Mars is a cold planet but a hot topic. Indeed, the early Mars may have had some geological similarites with the comtemporaneous Earth properties. I am involved in Mars related research by collaborating on subsurface studies of the Martian permafrost with the Marsis radar (ESA). In addition, I have been working for some time now on the hydration of the Martian surface, the origin of the 3-µm band and the role of surface adsorption on Mars water cycle. Most of this research is being developped in collaboration with A. Pommerol (UniBerne).

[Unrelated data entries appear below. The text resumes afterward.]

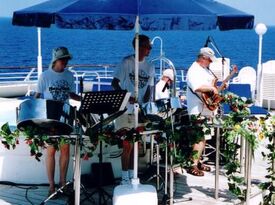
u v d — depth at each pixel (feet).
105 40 419.74
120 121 16.06
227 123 14.87
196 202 15.51
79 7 12.51
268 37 652.07
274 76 33.12
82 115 13.47
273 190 15.94
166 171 14.99
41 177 16.97
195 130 14.43
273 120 15.34
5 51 262.47
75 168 13.35
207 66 17.74
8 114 23.20
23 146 16.85
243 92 24.30
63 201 15.28
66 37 472.85
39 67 36.88
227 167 15.31
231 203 15.47
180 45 347.15
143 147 18.33
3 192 16.26
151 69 16.79
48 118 12.91
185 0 12.96
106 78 36.83
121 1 12.51
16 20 13.55
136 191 13.74
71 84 15.75
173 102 14.06
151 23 12.05
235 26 13.00
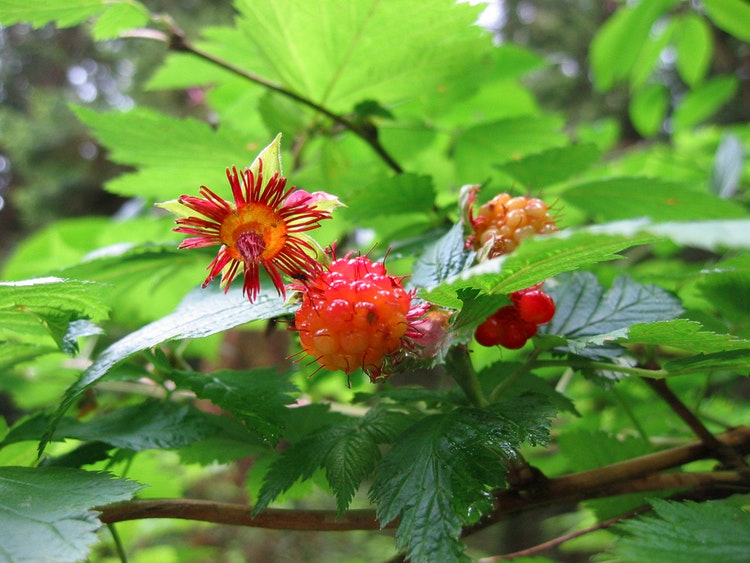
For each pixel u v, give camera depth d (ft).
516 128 0.73
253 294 0.39
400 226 0.69
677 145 1.37
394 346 0.37
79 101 2.72
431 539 0.34
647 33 1.16
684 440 0.63
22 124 2.63
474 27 0.59
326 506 1.88
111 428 0.48
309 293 0.37
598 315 0.49
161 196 0.70
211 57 0.65
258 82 0.65
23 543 0.31
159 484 0.65
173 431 0.48
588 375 0.45
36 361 0.69
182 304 0.48
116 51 2.56
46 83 2.94
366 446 0.42
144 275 0.64
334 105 0.67
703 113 1.40
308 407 0.52
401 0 0.56
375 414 0.44
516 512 0.45
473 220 0.44
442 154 0.88
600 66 1.22
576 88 3.01
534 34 3.02
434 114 0.76
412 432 0.40
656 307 0.49
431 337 0.38
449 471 0.36
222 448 0.54
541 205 0.43
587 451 0.57
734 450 0.49
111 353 0.40
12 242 2.81
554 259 0.33
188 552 1.12
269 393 0.44
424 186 0.57
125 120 0.59
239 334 1.41
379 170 0.71
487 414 0.39
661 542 0.35
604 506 0.55
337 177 0.67
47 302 0.42
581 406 0.87
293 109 0.69
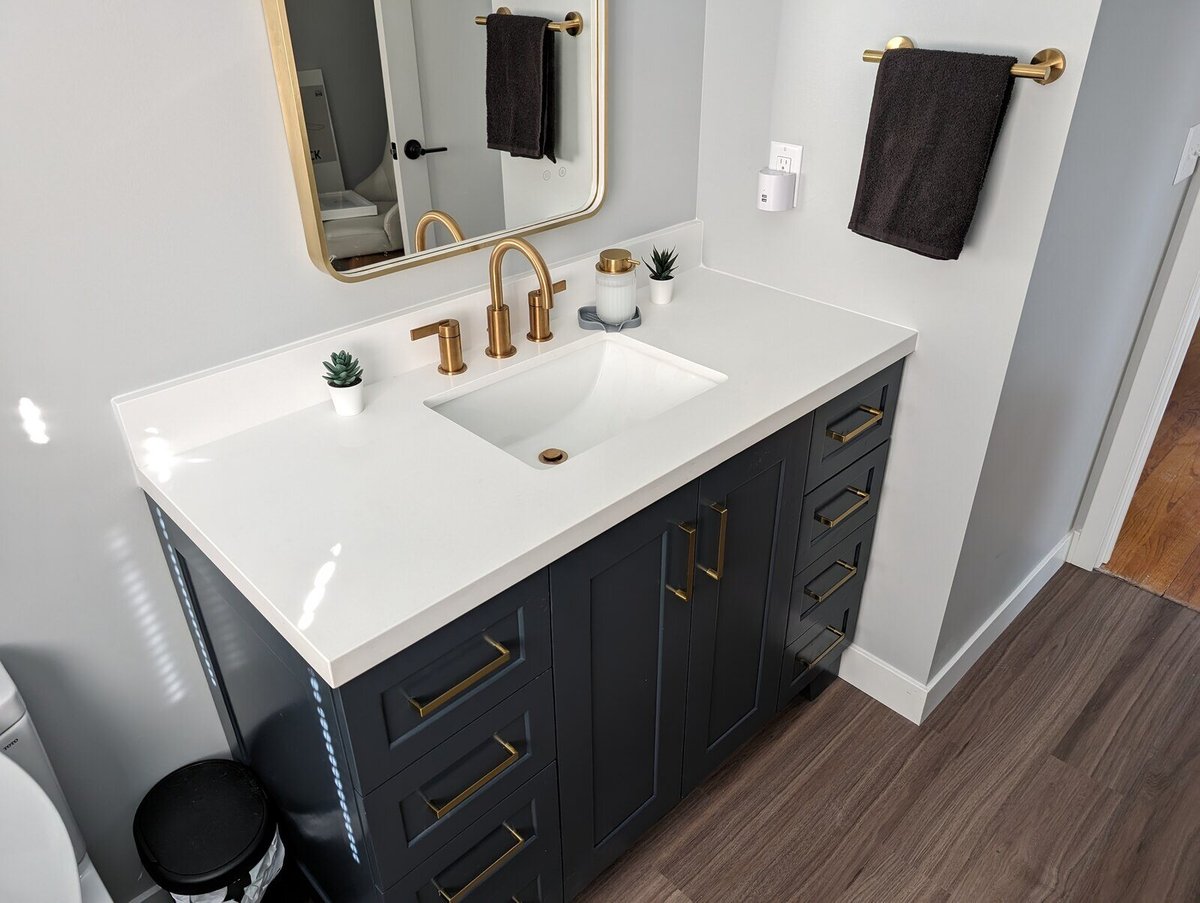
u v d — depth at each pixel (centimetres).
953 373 175
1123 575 261
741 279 203
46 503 131
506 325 163
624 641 146
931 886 179
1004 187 153
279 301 143
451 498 128
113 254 124
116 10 113
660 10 174
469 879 141
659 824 192
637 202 190
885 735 212
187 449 140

The architecture of the Solar System is the result of a global dynamical evolution involving sustantial radial transfer and mixing. Small Solar System bodies are remnants of the early stages of this evolution and are prime targets in the quest of pristine solar system materials. They provide a mean to climb back in time toward the eve of our stellar system, and obtain insights into the mechanics of planets formations and the heritage from the interstellar media. In that light they have become central to Solar System exploration. In Grenoble/FR, our approach is dual, first the characterization of pieces of small bodies that fall on Earth on a dayly basis= meteorites, and second the exploration of small bodies through space mission and spacebourne IR spectroscopy. This is a quick summary of my research, for more info, please take a look at my publications or contact me.

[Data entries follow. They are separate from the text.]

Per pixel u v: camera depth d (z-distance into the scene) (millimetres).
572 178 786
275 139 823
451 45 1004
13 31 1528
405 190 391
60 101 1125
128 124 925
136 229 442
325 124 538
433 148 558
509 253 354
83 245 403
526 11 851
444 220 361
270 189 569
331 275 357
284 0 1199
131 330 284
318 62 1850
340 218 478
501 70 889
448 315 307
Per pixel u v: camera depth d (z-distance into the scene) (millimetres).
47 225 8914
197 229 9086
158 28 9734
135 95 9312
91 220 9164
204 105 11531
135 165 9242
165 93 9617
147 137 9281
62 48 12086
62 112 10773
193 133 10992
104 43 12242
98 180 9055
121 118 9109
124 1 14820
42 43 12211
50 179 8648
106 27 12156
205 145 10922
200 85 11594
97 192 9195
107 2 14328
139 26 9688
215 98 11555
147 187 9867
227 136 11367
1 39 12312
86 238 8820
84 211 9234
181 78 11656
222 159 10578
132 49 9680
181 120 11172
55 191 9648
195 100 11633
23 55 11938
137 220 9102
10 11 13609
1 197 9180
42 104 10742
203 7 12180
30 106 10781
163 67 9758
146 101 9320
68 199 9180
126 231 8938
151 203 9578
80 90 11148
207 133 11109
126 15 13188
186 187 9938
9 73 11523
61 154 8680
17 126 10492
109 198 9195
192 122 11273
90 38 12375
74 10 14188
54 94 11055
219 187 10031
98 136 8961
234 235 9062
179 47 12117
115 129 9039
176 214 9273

They fall on Earth everyday, and sometimes they are collected. Meteorites are very valuable materials to understand the composition of planets, the timescale of planetary formation, or the mechanics of impacts. My meteorite research is mostly focused on aqueous alteration proceses recorded in some of these samples. Through the PhD of Alexandere Garenne, we have characterized aqueous alteration in primitive carbonaceous chondrites, with IR,TGA and finally synhcroton based XANES-sepctroscopy.